Pregnant women who are prescribed a drug may worry about the potential impact on their developing fetuses. Sometimes, these effects are known. However, there is often a lack of information on the effects of a particular drug taken during pregnancy and one way to obtain it is through a pregnancy registry. FDA encourages moms-to-be to participate in pregnancy registry studies that track the outcomes of drugs taken during pregnancy.

Participants enrolled in a pregnancy registry study are not taking experimental drugs. Instead, pregnancy registries collect data on the effects of already approved drugs—prescribed to women for a specific disease or condition.

The information collected in pregnant women taking the drug is then compared to the information in pregnant women with the same condition who are not taking that drug. For example, a pregnancy registry may compare birth defects in pregnant women who took an antidepressant with birth defects in pregnant women who did not take an antidepressant.

“The FDA’s goal is to have data about the safety of medicines during pregnancy that can be used for labeling,” says Sandra Kweder, M.D., deputy director of the Office of New Drugs.

How Registries Work

“Pregnancy registries are useful tools for gathering information about the effects of drugs on pregnant women and their developing fetuses,” says Dr. Lynne Yao, acting director of FDA’s Division of Pediatric and Maternal Health.

The data collected from pregnancy registries cover a broad range of treatments as well as vaccines. Yao says these data help prescribers and pregnant women make informed choices.

“Often, leaving a serious medical condition untreated during pregnancy can be riskier to the mother and her developing fetus than the medicine itself,” she says.

FDA can require a manufacturer to establish a pregnancy registry after a new medicine or vaccine has been approved, says Yao. However, academic centers may also establish a pregnancy registry—as in the case of the North American Antiepileptic Drug Pregnancy Registry, which studies the effects of drugs for the treatment of epilepsy. Regardless of the group conducting a pregnancy registry, the goal of a pregnancy registry is to collect information that may be used in product labeling so that the prescriber and pregnant woman can make more informed decisions about the use of a medication during pregnancy.

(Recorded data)

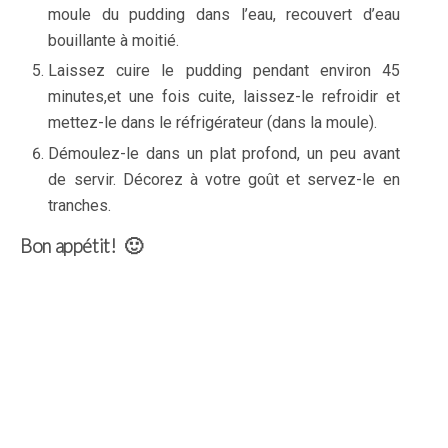
moule du pudding dans l’eau, recouvert d’eau
bouillante à moitié.
Laissez cuire le pudding pendant environ 45
minutes,et une fois cuite, laissez-le refroidir et
mettez-le dans le réfrigérateur (dans la moule).
Démoulez-le dans un plat profond, un peu avant
de servir. Décorez à votre goût et servez-le en
tranches.
Bon appétit! 🙂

- What to do
A: According to the text on pregnancy registries, what does the North American Antiepileptic Drug Pregnancy Registry study?
B: Carry the pregnancy registry text forward from its last sentence.
These entries are separate material, apart from the text on pregnancy registries.

- Written answers
A: It studies the effects of drugs for the treatment of epilepsy.

B:
Registries typically collect information about the woman’s demographics and the medications she is taking. For example, the North American Antiepileptic Drug Pregnancy Registry website lists more than 30 medications being studied, and promises the process will be quick: a 20-minute phone call at the beginning, a five-minute call when you are 7 months pregnant, and a 10 minute phone call after your baby is born.

In December, 2014, FDA issued a new labeling rule that requires the inclusion of contact information for pregnancy registries in labeling. This will enable the physician and the pregnant woman to participate in a registry and contribute valuable information to make decisions about taking a drug in pregnancy.

Registries Aid Moms, Fetuses

FDA says the information obtained from registries protect the health of mothers and fetuses because

  • many pregnant women have ongoing medical issues that require them to continue taking drugs during pregnancy
  • new medical problems may begin or ongoing ones may get worse
  • a woman’s body changes during pregnancy and the changes may affect the safety and/or effectiveness of a medication she is taking
  • about half of the 6 million pregnancies in the United States each year are unplanned, exposing women and their developing fetuses to drugs before the women know they are pregnant
  • enrolling in a registry will help increase the knowledge of the use of a medication during pregnancy so that pregnant women have the best chance of a healthy pregnancy and a healthy baby

FDA does not actually conduct pregnancy registries itself. However, the Agency’s Office of Women’s Health has a list of pregnancy registries that are enrolling pregnant women at https://www.fda.gov/science-research/womens-health-research/list-pregnancy-exposure-registries.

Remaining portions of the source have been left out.